Optimistic locking as a superset to insert/update:
What I already had in mind:
- update only a specific version of the document by specifying it's exact version: version=12345
- add a document only if it doesn't already exist (i.e. insert): version=-1
- add a document regardless: don't specify a version
I still need a little time to evaluate to what extend version can be used.
So now that I look at it again, it looks like what's missing is your "UPDATE" semantics which would only replace the record if it already existed (a weaker form of the first case... any positive version is OK). But I really wonder how useful those semantics are (only add a doc if it's overwriting an existing doc, regardless of what version or what data it contains?)
If there are usecases, we certainly should be able to do it.
The only-insert-if-not-exists is needed by us. The only-update-if-exists is mostly for consistency with what we know from RDBMS. Basically simulating what happens when you do the following in SQL and you have unique-constraint on id column. 1) will fail with a unique-key constraint error if document already exists and 2) will not create the row/doc if it does not already exist.
1) INSERT INTO docs (id, column2, column3,...) VALUES (id-value, value2, value3,...)

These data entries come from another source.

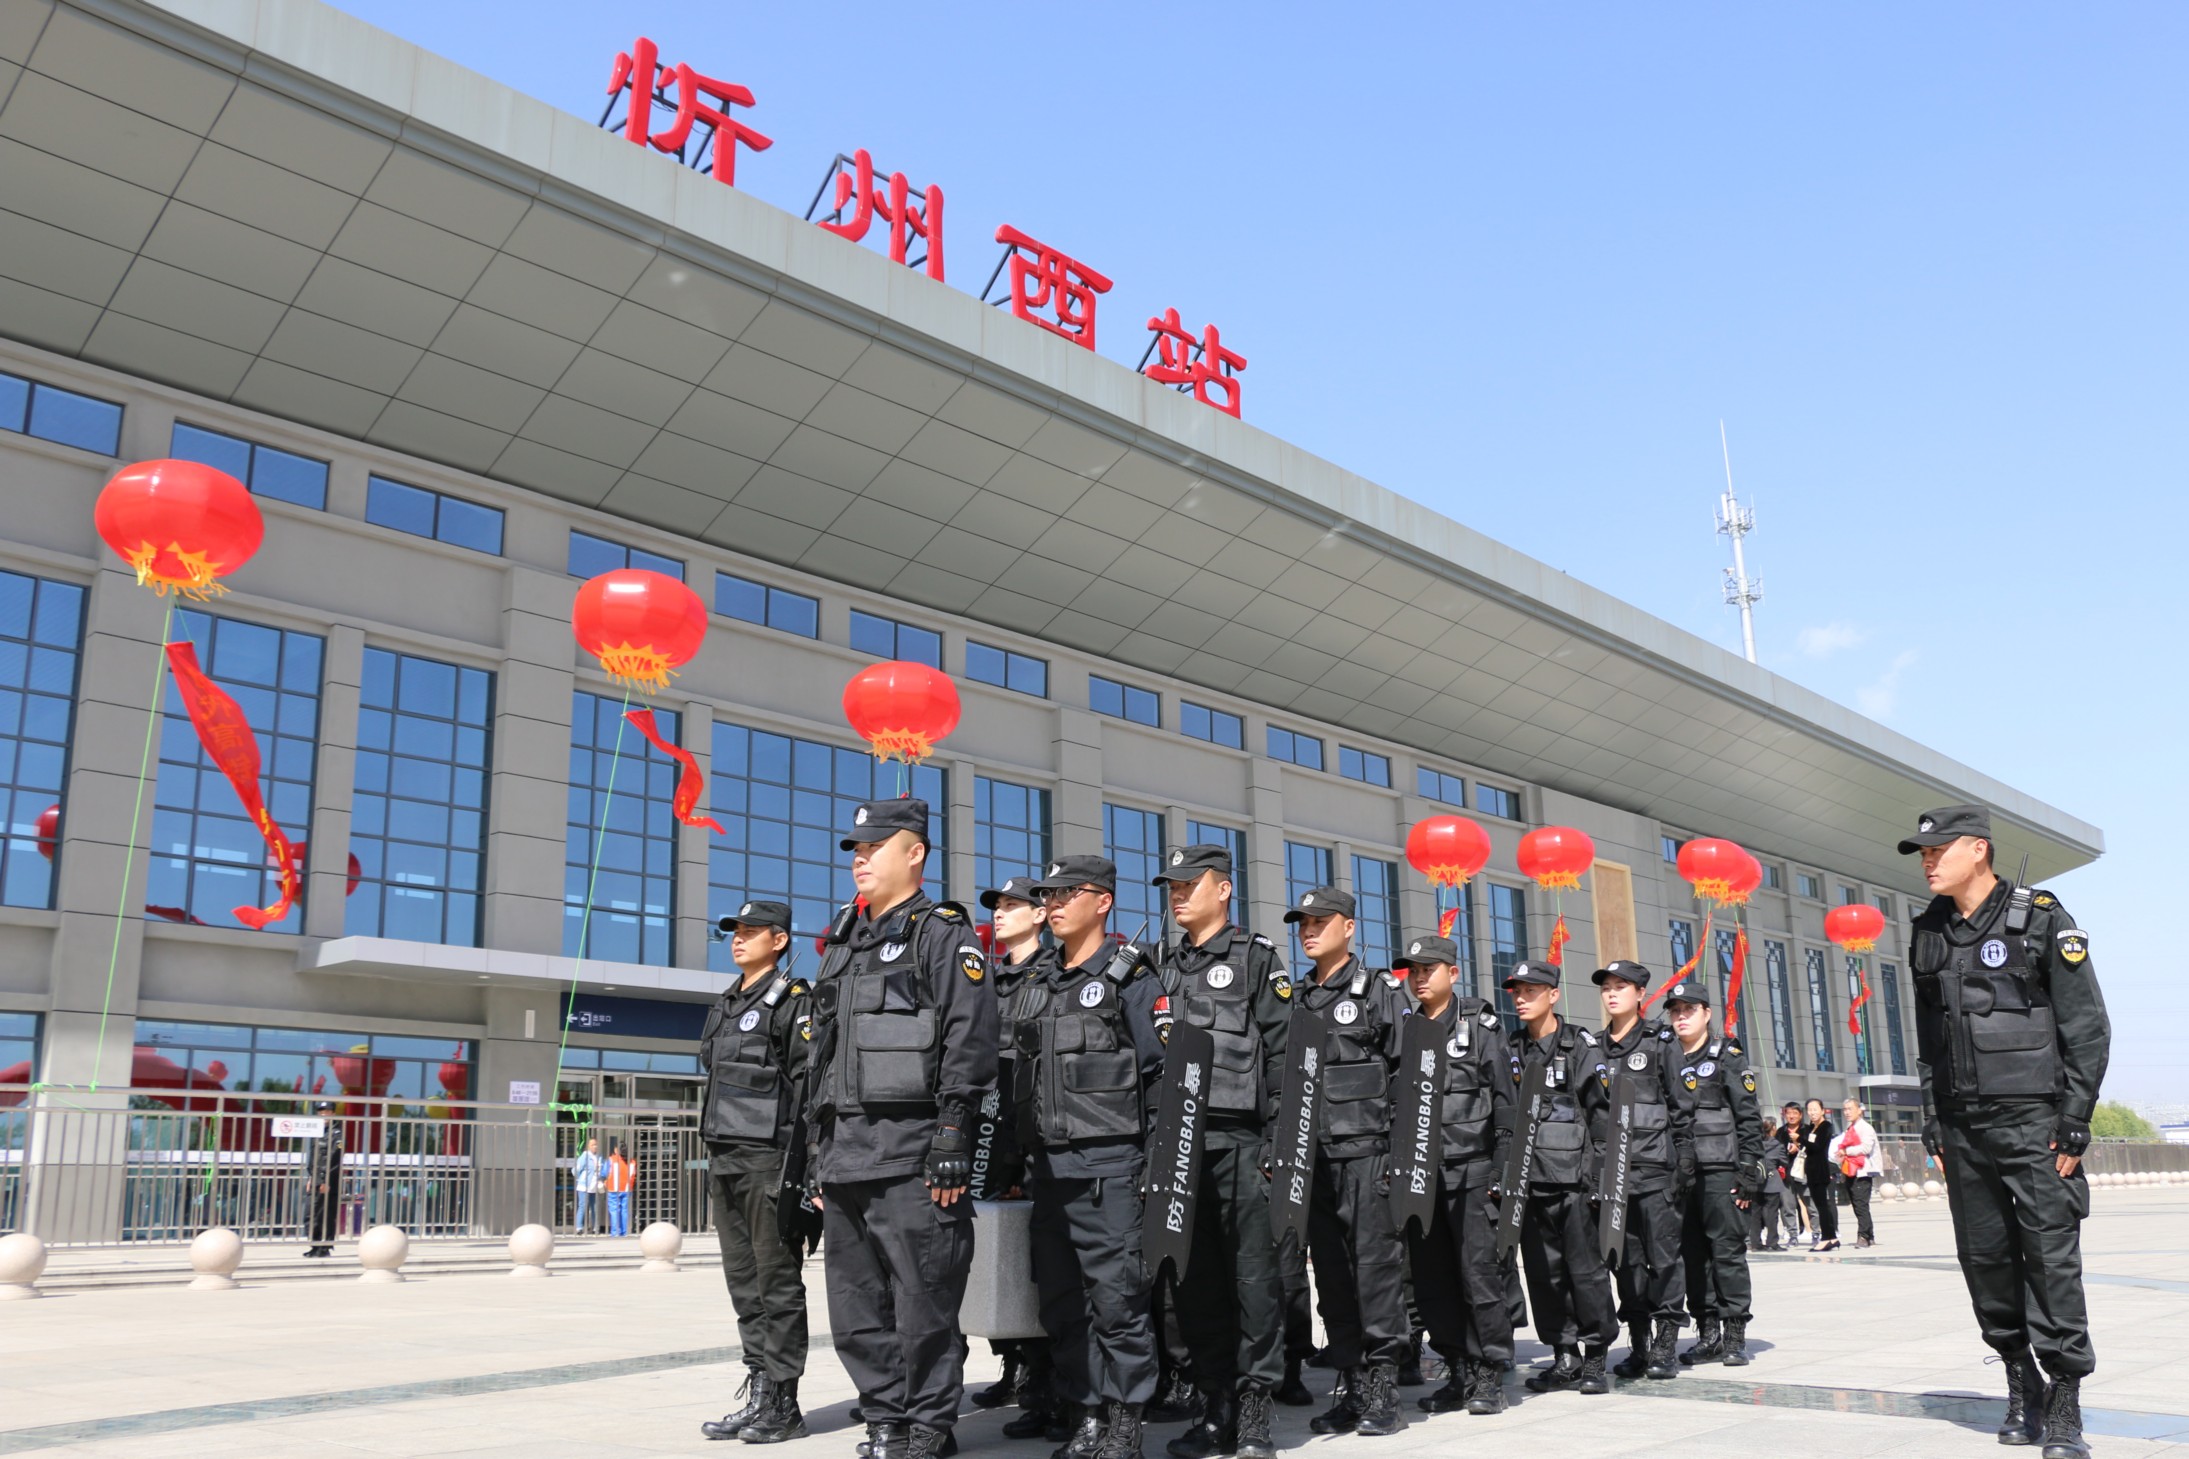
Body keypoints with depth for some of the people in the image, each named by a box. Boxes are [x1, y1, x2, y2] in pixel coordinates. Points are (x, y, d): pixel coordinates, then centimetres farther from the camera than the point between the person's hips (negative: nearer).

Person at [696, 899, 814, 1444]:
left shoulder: (793, 1001, -7)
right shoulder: (724, 1006, 18)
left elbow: (809, 1086, -12)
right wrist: (713, 1156, 17)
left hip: (769, 1161, -8)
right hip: (724, 1162, 8)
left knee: (778, 1285, -2)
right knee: (744, 1286, 11)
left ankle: (782, 1405, 4)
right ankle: (758, 1394, 18)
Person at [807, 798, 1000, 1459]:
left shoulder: (943, 934, -3)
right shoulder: (845, 946, 21)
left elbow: (968, 1041, -12)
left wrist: (951, 1143, -18)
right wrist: (820, 1152, 19)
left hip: (910, 1157, -8)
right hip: (844, 1156, 8)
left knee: (922, 1306, -2)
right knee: (856, 1313, 11)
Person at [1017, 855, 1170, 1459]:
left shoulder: (1131, 976, -2)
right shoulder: (1038, 986, 17)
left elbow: (1163, 1072, -6)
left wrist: (1156, 1162, -11)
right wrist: (1026, 1162, 16)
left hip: (1107, 1168, -7)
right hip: (1046, 1169, 7)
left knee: (1117, 1298, -3)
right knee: (1060, 1303, 10)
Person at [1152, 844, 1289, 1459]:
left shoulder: (1257, 956, 3)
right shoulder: (1163, 964, 18)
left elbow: (1281, 1052, -3)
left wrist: (1278, 1141, -10)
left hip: (1240, 1140, -5)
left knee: (1254, 1274, -2)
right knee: (1194, 1278, 8)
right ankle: (1216, 1408, 17)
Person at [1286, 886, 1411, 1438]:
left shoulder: (1380, 991, 1)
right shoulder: (1296, 1000, 17)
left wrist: (1401, 1154, -10)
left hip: (1366, 1153, -5)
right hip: (1312, 1158, 6)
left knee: (1376, 1266, -4)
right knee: (1331, 1274, 8)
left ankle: (1383, 1390, 3)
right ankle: (1351, 1388, 16)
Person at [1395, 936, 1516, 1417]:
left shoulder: (1479, 1026, 3)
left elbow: (1505, 1103, -1)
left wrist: (1501, 1171, -7)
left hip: (1468, 1172, -4)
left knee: (1479, 1273, -4)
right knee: (1431, 1281, 7)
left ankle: (1491, 1376, 6)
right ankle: (1460, 1373, 17)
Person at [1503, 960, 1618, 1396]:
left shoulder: (1582, 1046, -1)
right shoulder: (1511, 1052, 13)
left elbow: (1603, 1114, -5)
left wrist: (1600, 1177, -10)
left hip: (1573, 1181, -5)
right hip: (1528, 1181, 5)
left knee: (1586, 1270, 0)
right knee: (1542, 1272, 7)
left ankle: (1595, 1357, 11)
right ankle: (1564, 1356, 17)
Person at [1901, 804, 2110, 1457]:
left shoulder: (2042, 919, -4)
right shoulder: (1929, 937, 11)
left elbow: (2088, 1028, -5)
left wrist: (2073, 1125, -9)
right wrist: (1934, 1127, 10)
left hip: (2034, 1123, -5)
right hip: (1963, 1131, 5)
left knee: (2052, 1261, -5)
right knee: (1984, 1258, 5)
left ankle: (2065, 1405, 4)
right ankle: (2022, 1382, 19)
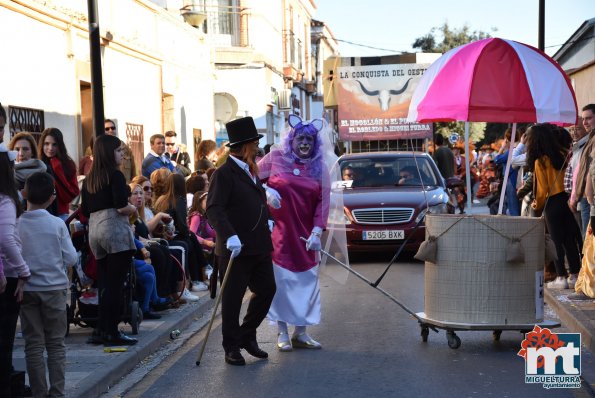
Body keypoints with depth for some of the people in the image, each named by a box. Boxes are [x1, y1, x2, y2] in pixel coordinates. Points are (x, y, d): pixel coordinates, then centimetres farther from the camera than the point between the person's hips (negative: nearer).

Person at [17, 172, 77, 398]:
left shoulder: (16, 225, -7)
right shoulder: (57, 224, -7)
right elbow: (71, 258, -5)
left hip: (27, 289, 1)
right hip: (54, 288, -1)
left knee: (34, 344, 7)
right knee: (56, 343, 8)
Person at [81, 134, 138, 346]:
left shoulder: (89, 179, 15)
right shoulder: (115, 175, -8)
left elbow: (86, 211, 19)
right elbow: (122, 207, -16)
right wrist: (133, 209, 3)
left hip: (94, 230, 8)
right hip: (115, 230, -8)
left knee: (104, 283, 11)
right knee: (116, 284, -5)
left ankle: (101, 330, 12)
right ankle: (112, 333, -4)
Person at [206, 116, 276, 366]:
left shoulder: (251, 171, 16)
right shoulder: (224, 173, -12)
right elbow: (214, 210, -20)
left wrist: (268, 219, 12)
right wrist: (229, 236, -31)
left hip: (260, 246, 8)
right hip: (236, 248, -8)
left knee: (267, 290, 11)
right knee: (233, 298, 3)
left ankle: (247, 336, 27)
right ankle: (232, 347, 15)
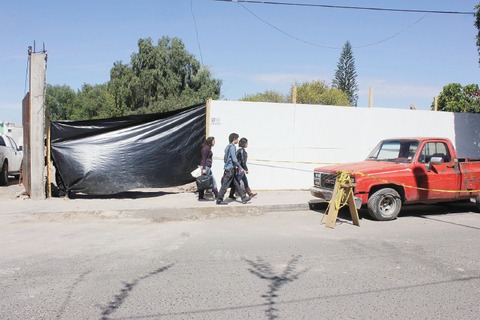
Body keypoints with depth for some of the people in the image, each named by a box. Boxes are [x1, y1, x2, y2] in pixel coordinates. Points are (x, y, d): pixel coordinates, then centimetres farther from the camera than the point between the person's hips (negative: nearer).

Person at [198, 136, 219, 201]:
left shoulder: (209, 148, 16)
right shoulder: (206, 148, -13)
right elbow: (203, 158, -18)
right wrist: (203, 168, -22)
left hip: (208, 167, 10)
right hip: (205, 166, -10)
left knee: (213, 181, 11)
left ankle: (217, 195, 17)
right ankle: (200, 197, 1)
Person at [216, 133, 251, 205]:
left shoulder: (228, 147, 15)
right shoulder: (232, 146, -14)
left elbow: (225, 159, 21)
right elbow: (234, 159, -20)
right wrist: (241, 168, -14)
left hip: (228, 168, 10)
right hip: (230, 169, -10)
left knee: (237, 184, 10)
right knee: (225, 185, -3)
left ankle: (244, 198, 14)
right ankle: (219, 200, 3)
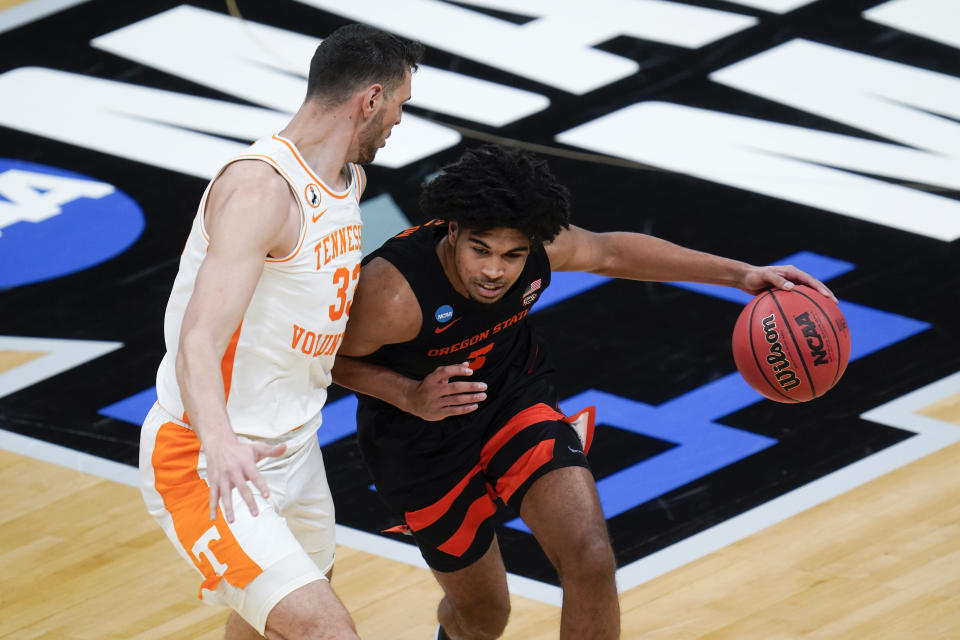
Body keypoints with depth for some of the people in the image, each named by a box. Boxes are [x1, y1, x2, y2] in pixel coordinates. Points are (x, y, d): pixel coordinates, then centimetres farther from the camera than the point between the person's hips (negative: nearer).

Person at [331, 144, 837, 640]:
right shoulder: (392, 291, -36)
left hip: (515, 400, 3)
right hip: (425, 443, -3)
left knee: (591, 562, -20)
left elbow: (609, 252, -1)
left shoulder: (538, 244, -23)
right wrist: (411, 396, -33)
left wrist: (739, 275, -4)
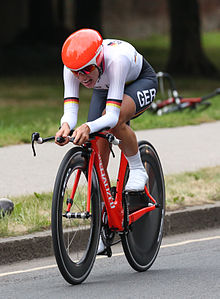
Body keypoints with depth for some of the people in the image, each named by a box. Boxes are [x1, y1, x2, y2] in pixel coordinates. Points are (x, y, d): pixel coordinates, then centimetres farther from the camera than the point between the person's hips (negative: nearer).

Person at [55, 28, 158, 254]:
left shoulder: (117, 58, -43)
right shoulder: (73, 66, -31)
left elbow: (112, 115, -47)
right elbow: (70, 110, -36)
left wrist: (89, 127, -66)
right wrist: (66, 126, -58)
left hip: (140, 82, -5)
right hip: (104, 89, 5)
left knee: (115, 120, -38)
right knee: (97, 154, -9)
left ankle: (137, 169, -12)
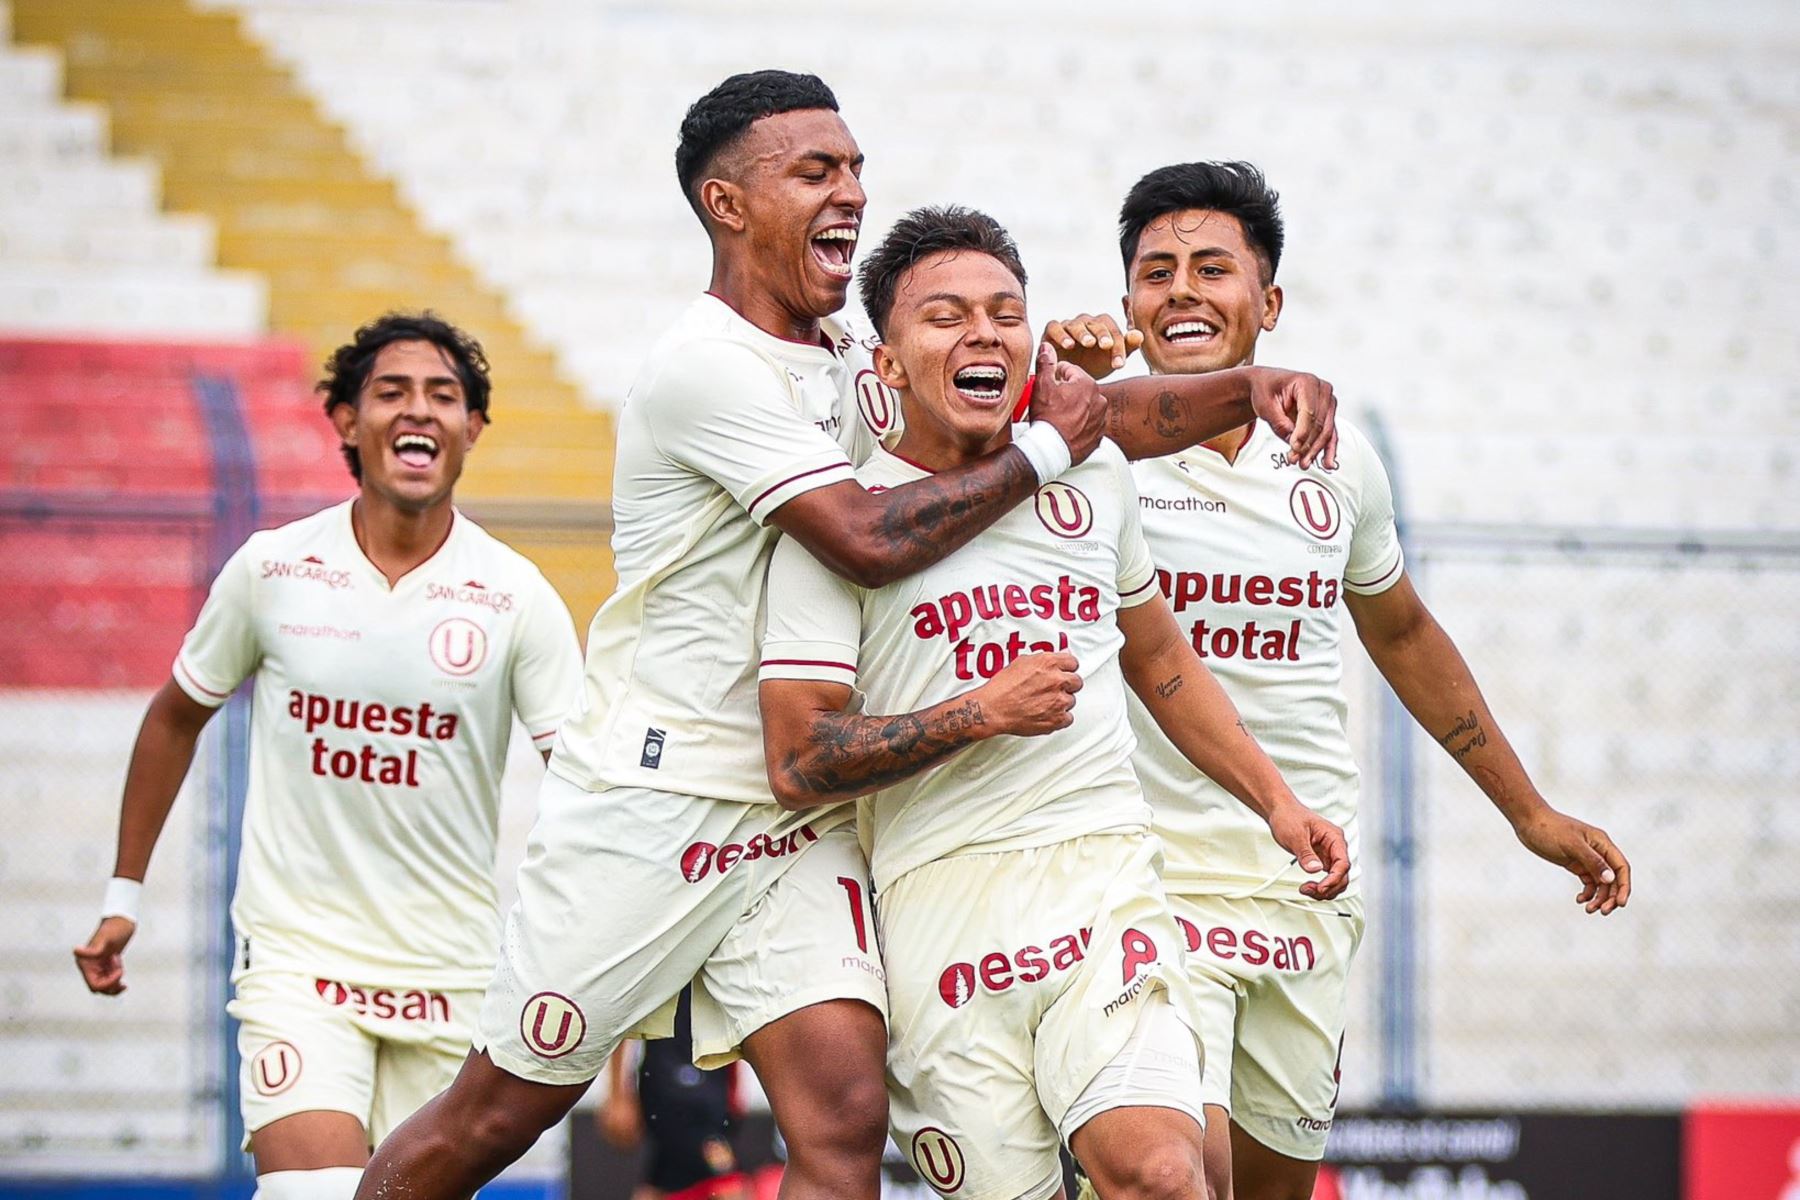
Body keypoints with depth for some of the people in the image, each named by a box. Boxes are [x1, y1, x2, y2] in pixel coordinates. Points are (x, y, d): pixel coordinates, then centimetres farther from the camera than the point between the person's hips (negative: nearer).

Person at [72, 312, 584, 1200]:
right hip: (294, 951, -1)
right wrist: (124, 892, 16)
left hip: (452, 972, 1)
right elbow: (176, 717, 14)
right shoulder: (270, 570, -2)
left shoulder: (516, 597, -5)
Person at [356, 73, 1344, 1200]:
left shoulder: (853, 362, 10)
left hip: (795, 821, 7)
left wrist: (1245, 387, -4)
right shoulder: (707, 368, -15)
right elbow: (868, 538, -25)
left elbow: (1090, 419, 12)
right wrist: (1044, 449, -13)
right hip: (651, 799, -7)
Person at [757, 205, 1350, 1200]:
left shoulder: (1091, 472, 16)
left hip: (1105, 870, 2)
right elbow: (797, 764, -5)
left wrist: (1274, 801, 27)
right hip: (940, 890, -2)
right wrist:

2) UPDATE docs SET column2=value2, column3=value3, ... WHERE id=id-value
RDBMS people are used to a update operation that does no create a row/document if it has already been deleted. I will consider not making that feature - it is only there to give a consistent experince compared to what you are used to using RDBMS's, and actually seen from a distant perspective I think it is not logical with an "update"-operation that creates stuff if it does not exist (it is simple not logical from the word "update")
Right now I believe the solution will be that you will have the following URL-extentions
a) .../solr/.../update, the one already existing in Solr with unchanged semantics
b) .../solr/.../database/update, that updates if document already exists and does nothing if it does not already exists. And when versioning is activated (SOLR-3178) only updates if correct version is given - give VersionConflict error if document exists but version is not correct.
c) .../solr/.../database/insert, that creates a new document if document does not already exist. Fails with DocumentAlreadyExists error if document already exists.
The you can keep using Solr exactly as you are used to, and you can start using the new "database semantics" features if you want that. I might create a optinal config for DirectUpdateHandler2 where you can deactivate the stuff behind a). This can be used when you dont trust clients to use a) correctly in a setup where you want to ensure consistency under high concurrent load.
As far as what _version_ is, it's new and used for solrcloud to handle reorders of updates to replicas (among other things).
The leader shard decides what the version of a document should be (versions only increase), and forwards the doc with the version to the replicas.
If a replica receives the same doc with a lower version, it knows that it can safely drop it because it already has a newer version.
Cool. I understand a little better now. So no (Wiki) documentation written yet?